Do you and your spouse argue all the time? If so, your child may hate all the fighting and they may even be begging you to get a divorce, especially if your child is older or if your spouse is emotionally or physically abusive. There are definitely situations where a child wants their parent to get a divorce. In these cases, the child may fully support the breakup and they may be happier and more emotionally stable once the parents split up and there is peace in the home.
Minimizing the Effects of Divorce on Kids
Each year, more than one million children in the United States witness their parents go through a divorce. Naturally, divorcing parents are concerned about their children’s welfare during this stressful time. Some parents are so worried about the ill effects of divorce on children that they choose to stay in unhappy marriages to spare their children from the trauma of divorce.
If your marriage is broken beyond repair, you have hope. Research has proven time and again that high levels of parental conflict during and after a divorce is associated with children having a harder time dealing with their parents’ divorce.
“Even though children of divorce generally do well, a number of factors can reduce the problems they might experience. Children fare better if parents can limit conflict associated with the divorce process or minimize the child's exposure to it,” according to an article in Scientific American.
The authors of the Scientific American article offer this advice to parents going through a divorce:
- Good parenting can buffer against divorce-related problems in children
- Parents should be warm and provide their children with emotional support
- Parents should closely monitor their children’s activities
- When parents use discipline, it shouldn’t be overly-permissive or overly-strict
In addition to the above, other factors that affect how well children adjust to a divorce include economic stability, and social support from their friends and other adults, such as their teachers, which brings us to another suggestion: We recommend notifying your children’s school and teachers about the divorce and asking them to let you know if they notice an behavioral or academic changes with your children.

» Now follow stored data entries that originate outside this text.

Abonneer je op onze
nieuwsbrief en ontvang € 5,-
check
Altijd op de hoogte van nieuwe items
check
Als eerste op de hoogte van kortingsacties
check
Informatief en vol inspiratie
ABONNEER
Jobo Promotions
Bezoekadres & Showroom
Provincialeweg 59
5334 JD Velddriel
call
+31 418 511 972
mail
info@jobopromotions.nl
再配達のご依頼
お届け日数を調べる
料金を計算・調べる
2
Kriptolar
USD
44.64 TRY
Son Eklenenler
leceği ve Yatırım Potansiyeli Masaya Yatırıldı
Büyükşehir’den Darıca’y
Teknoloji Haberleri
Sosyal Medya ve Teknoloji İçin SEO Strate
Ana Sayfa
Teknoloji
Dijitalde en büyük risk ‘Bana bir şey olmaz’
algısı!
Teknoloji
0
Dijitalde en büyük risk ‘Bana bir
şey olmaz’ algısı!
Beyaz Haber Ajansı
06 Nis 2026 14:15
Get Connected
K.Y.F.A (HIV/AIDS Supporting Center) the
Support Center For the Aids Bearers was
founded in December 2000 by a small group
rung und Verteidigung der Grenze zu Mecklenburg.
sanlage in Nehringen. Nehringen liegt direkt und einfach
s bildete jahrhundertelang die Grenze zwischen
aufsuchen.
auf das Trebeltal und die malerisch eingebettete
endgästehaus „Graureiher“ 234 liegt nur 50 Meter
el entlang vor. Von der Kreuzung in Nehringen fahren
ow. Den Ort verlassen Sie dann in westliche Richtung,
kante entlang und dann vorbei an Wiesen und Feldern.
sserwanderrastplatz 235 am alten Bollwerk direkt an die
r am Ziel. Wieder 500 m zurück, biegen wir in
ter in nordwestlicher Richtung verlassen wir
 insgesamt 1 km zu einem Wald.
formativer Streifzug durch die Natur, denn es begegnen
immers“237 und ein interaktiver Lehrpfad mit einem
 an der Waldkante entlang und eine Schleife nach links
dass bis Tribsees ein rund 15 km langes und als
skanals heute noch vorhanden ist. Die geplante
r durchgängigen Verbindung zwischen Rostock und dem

When It’s Time to Seek Help
“For some children, parental separation isn’t the hardest part. Instead, the accompanying stressors are what make divorce the most difficult. Changing schools, moving to a new home, and living with a single parent who feels a little more frazzled are just a few of the additional stressors that make divorce difficult.
“Financial hardships are also common following divorce. Many families have to move to smaller homes or change neighborhoods and they often have fewer material resources,” Amy Morin, LCSW wrote in Verywell Family.
Morin says that it’s normal for children to struggle with their feelings and their behavior right after their parents separate. If your child’s mood issues or behavioral problems continue, she suggests seeking professional help. She says to start by talking to your child’s pediatrician. Tell him or her about your concerns and whether your child would benefit by professional support, such as a therapist.
Some children will find individual therapy helps them sort their emotions, while family therapy may be recommended to help a family address the changes in their family’s dynamics, says Morin. “Support groups allow kids in certain age groups to meet with other children who may be experiencing similar changes in family structure.”